## EXERCISE AIM
Rewrite every line of the data below as a numbered list, and leave out any blank lines.

----

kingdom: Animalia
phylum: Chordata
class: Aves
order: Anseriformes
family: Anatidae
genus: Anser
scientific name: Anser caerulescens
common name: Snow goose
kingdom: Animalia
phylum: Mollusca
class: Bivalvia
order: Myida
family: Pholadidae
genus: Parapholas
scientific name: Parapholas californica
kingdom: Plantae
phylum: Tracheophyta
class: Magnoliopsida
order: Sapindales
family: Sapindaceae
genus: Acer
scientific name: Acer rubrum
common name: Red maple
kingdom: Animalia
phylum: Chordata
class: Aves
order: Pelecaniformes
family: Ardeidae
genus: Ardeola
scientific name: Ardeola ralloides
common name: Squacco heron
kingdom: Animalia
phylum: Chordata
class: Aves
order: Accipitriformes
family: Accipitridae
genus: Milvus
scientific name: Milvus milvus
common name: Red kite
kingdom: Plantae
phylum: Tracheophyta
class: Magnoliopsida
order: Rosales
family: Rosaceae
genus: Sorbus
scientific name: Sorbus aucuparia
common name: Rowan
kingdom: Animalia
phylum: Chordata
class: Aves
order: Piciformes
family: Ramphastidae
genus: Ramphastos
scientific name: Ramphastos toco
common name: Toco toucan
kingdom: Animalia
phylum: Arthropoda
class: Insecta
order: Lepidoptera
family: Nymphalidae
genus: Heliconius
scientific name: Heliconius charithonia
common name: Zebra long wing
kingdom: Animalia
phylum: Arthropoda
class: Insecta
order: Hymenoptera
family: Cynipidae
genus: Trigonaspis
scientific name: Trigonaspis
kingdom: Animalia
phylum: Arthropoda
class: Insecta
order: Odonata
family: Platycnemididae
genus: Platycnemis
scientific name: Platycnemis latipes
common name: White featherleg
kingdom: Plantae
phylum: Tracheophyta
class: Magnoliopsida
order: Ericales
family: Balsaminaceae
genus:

----

## SOLUTION BELOW
1. kingdom: Animalia
2. phylum: Chordata
3. class: Aves
4. order: Anseriformes
5. family: Anatidae
6. genus: Anser
7. scientific name: Anser caerulescens
8. common name: Snow goose
9. kingdom: Animalia
10. phylum: Mollusca
11. class: Bivalvia
12. order: Myida
13. family: Pholadidae
14. genus: Parapholas
15. scientific name: Parapholas californica
16. kingdom: Plantae
17. phylum: Tracheophyta
18. class: Magnoliopsida
19. order: Sapindales
20. family: Sapindaceae
21. genus: Acer
22. scientific name: Acer rubrum
23. common name: Red maple
24. kingdom: Animalia
25. phylum: Chordata
26. class: Aves
27. order: Pelecaniformes
28. family: Ardeidae
29. genus: Ardeola
30. scientific name: Ardeola ralloides
31. common name: Squacco heron
32. kingdom: Animalia
33. phylum: Chordata
34. class: Aves
35. order: Accipitriformes
36. family: Accipitridae
37. genus: Milvus
38. scientific name: Milvus milvus
39. common name: Red kite
40. kingdom: Plantae
41. phylum: Tracheophyta
42. class: Magnoliopsida
43. order: Rosales
44. family: Rosaceae
45. genus: Sorbus
46. scientific name: Sorbus aucuparia
47. common name: Rowan
48. kingdom: Animalia
49. phylum: Chordata
50. class: Aves
51. order: Piciformes
52. family: Ramphastidae
53. genus: Ramphastos
54. scientific name: Ramphastos toco
55. common name: Toco toucan
56. kingdom: Animalia
57. phylum: Arthropoda
58. class: Insecta
59. order: Lepidoptera
60. family: Nymphalidae
61. genus: Heliconius
62. scientific name: Heliconius charithonia
63. common name: Zebra long wing
64. kingdom: Animalia
65. phylum: Arthropoda
66. class: Insecta
67. order: Hymenoptera
68. family: Cynipidae
69. genus: Trigonaspis
70. scientific name: Trigonaspis
71. kingdom: Animalia
72. phylum: Arthropoda
73. class: Insecta
74. order: Odonata
75. family: Platycnemididae
76. genus: Platycnemis
77. scientific name: Platycnemis latipes
78. common name: White featherleg
79. kingdom: Plantae
80. phylum: Tracheophyta
81. class: Magnoliopsida
82. order: Ericales
83. family: Balsaminaceae
84. genus:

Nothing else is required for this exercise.